CHARLES STEWARD

Patient Advocacy and Engagement Lead, Congenica

Dr Charles Steward is the Patient Advocacy and Engagement Lead at Congenica, a digital health company that assists clinicians and researchers to rapidly understand the genetic basis of rare diseases. He has around 28 years’ experience working with the human genome on the Wellcome Genome Campus, Cambridge UK. He spent 22 years at the Wellcome Sanger Institute, which is where he did his PhD, before moving to Congenica in 2016. During his time at Wellcome Sanger Institute, Dr Steward was a senior member of the Human and Vertebrate Analysis and Annotation team where he led the initial gene analysis and annotation for human chromosome 10 (Deloukas et al., Nature 2004) and established an international collaboration investigating the genomic contribution of early-onset epileptic encephalopathies (Steward et al.,npj Genomic Medicine 2019).

Dr Steward is a member of the Genomics England Participant Panel, UK and the Simons Searchlight Community Advisory Committee in the USA. He is the patron for the Hope for Paediatric Epilepsy (HOPE) – London charity and is also a scientific advisor for the UK Infantile Spasms Trust. He has recently been appointed to the International Cerebral Palsy Genomics Consortium Governance Council whose goal is to have cerebral palsy recognised as a disorder with a significant genetic basis.

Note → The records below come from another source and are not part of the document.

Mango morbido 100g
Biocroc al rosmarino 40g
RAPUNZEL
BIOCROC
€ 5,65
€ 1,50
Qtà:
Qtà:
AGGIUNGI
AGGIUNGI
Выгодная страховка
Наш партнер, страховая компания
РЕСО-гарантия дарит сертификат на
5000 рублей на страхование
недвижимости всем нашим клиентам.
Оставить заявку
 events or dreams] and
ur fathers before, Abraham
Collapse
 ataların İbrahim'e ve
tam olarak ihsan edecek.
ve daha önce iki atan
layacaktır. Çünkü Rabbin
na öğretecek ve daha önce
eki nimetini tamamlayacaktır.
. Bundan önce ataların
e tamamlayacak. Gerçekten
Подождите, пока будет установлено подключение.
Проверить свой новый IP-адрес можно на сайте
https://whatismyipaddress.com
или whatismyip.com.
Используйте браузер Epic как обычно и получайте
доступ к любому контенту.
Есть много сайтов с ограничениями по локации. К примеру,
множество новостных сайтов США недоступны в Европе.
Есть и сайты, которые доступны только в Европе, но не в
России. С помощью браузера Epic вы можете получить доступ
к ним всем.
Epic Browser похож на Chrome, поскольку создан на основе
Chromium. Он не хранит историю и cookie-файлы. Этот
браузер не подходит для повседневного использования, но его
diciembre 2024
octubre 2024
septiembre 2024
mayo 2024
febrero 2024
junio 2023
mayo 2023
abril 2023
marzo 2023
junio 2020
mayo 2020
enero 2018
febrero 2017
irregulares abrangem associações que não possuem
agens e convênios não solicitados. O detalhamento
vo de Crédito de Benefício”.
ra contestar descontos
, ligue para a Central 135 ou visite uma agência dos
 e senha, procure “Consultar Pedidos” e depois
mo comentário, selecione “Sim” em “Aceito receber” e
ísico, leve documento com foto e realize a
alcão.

He is also involved with similar initiatives for preterm birth and is actively working with different groups around the world to achieve both goals.

More importantly, however, Dr Steward is also a carer for his two young children both of whom have severe neurological disorders. He, his wife and children have had their genomes sequenced through different genome studies in the UK, including the Deciphering Developmental Disorders study, the 100,000 Genomes Project and the Next Generation Children study at Cambridge University but nothing has yet been found to explain their challenges.  He is passionate about the impact that patient advocacy and engagement and genomics can have in bringing about positive change for the patient, their families and caregivers.